10th Governor of Coahuila and Texas
- In office 5 April 1831 – 28 April 1831
- Preceded by: José María Viesca
- Succeeded by: José Rafael Eça y Múzquiz

12th Governor of Coahuila and Texas
- In office 10 May 1831 – 18 September 1832
- Preceded by: José Rafael Eça y Múzquiz
- Succeeded by: Juan Martín de Veramendi

Personal details
- Born: 1799
- Died: 18 September 1832 (aged 32–33) Saltillo, Coahuila, Mexico
- Profession: Political

= José María de Letona =

José María de Letona (1799–1832) was governor of the Mexican state Coahuila and Texas in 1831 and 1832.

== Biography ==
Letona was born in 1799. He worked as a lawyer for a long time until he joined the revolt provoked by Miguel Hidalgo y Costilla in order to improve the social conditions of workers and abolish slavery. He collaborated in the revolt following orders from Gen. Mariano Jiménez. After the revolt, he worked as a legal advisor. As a resident of Saltillo, he served on the city's governing board, which proclaimed the so-called Plan of Iguala. Through this plan, the board defended the independence of Mexico.

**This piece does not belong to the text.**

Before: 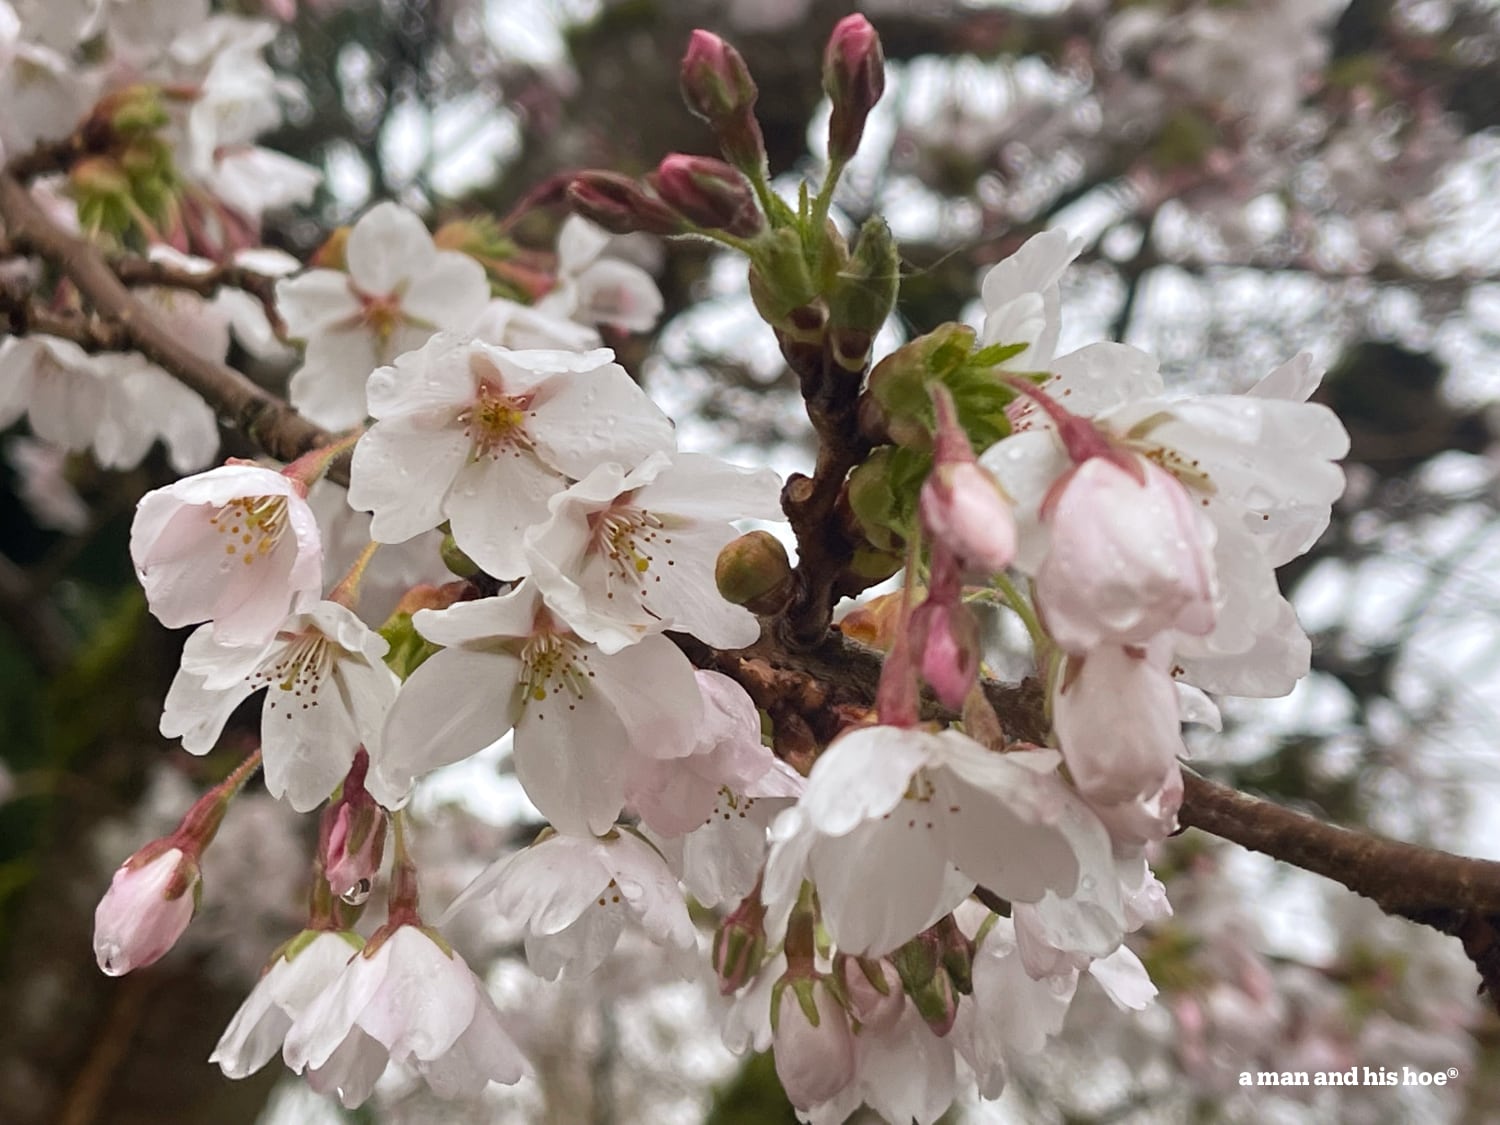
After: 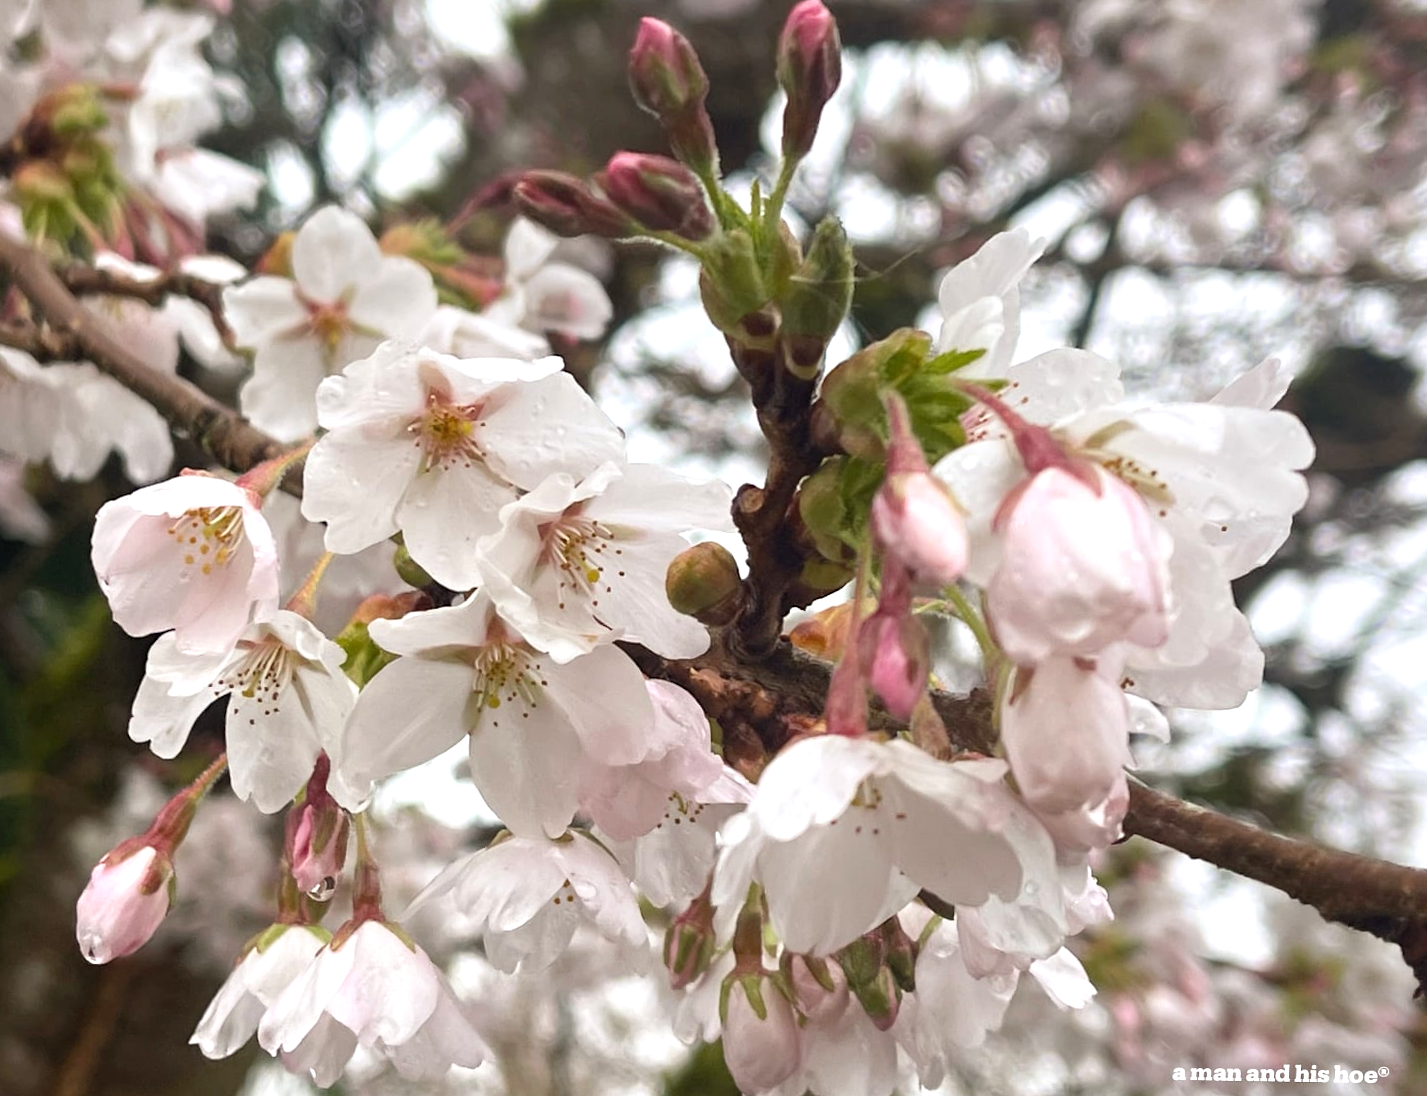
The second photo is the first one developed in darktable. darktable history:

Although he was appointed governor of Coahuila and Texas in January 1831, he did not officially take office until 5 April of that year. However, this period of government was brief, as it ended on the 28th of that same month, being succeeded by José Rafael Eça y Múzquiz. However, it would not be long before he returned to the position of governor, as on May 10 of the same year (1831) he assumed office again. He held this office until September of the following year.

During his dual administration in Coahuila and Texas, Letona oriented his policies toward issues related to the possession of lands of the state's inhabitants. The lawyer from Saltillo distrusted the Law of 6 April 1830, which cancelled or limited the settlement of Americans in the state, as well as the importation of slaves. Letona argued it was unconstitutional, so he sent land commissioner José Francisco Madero to Texas to investigate the titles of the properties that had been given to the settlers of the city of Trinidad, Texas. Madero measured and gave land to its residents.
Letona also took into account the lands that the Cherokee were claiming as part of their original properties.

However, Letona was unable to complete his term as governor, as he died in Saltillo on 18 September 1832, and was replaced by Vice-Governor Juan Martín de Veramendi.